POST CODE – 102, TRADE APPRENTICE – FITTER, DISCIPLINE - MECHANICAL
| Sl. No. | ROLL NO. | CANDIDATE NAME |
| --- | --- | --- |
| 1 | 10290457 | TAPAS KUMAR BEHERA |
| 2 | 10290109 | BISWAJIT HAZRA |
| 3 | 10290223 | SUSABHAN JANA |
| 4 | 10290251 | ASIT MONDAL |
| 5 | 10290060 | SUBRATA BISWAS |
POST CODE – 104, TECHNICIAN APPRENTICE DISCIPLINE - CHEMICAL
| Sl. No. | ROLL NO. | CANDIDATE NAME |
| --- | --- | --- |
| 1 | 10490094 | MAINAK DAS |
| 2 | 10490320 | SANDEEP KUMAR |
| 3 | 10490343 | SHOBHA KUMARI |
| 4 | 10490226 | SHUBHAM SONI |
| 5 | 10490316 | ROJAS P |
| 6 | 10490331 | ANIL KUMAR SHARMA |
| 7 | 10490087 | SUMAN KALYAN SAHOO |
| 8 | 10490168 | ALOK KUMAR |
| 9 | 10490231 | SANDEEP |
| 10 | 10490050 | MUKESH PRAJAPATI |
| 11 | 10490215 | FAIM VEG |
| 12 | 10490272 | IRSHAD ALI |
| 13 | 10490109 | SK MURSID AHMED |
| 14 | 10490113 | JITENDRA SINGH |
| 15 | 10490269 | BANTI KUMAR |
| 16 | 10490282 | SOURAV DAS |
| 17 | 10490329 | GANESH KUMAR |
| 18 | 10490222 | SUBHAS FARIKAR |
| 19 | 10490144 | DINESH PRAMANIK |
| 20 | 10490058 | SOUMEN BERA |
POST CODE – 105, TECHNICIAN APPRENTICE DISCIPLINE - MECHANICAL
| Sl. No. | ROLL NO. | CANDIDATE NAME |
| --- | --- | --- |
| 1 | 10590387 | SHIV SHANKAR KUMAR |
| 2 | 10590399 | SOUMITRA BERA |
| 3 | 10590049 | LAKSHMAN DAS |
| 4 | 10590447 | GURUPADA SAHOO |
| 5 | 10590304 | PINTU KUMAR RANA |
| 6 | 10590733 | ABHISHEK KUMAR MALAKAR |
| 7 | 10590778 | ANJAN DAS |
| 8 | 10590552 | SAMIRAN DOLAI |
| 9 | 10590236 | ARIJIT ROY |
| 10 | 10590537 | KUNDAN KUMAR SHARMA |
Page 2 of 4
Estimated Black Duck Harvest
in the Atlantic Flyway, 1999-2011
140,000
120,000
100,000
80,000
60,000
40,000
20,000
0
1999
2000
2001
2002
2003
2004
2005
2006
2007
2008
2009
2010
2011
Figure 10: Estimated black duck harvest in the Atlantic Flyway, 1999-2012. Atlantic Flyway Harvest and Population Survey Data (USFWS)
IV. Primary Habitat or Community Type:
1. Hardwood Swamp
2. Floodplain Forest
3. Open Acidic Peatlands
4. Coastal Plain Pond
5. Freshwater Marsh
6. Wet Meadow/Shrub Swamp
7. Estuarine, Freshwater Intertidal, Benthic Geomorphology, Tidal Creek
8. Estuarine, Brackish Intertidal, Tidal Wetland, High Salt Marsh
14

→ Your instructions
The word "CODE" appears in some lines above. Return every one of those lines.

→ Task response
POST CODE – 102, TRADE APPRENTICE – FITTER, DISCIPLINE - MECHANICAL
POST CODE – 104, TECHNICIAN APPRENTICE DISCIPLINE - CHEMICAL
POST CODE – 105, TECHNICIAN APPRENTICE DISCIPLINE - MECHANICAL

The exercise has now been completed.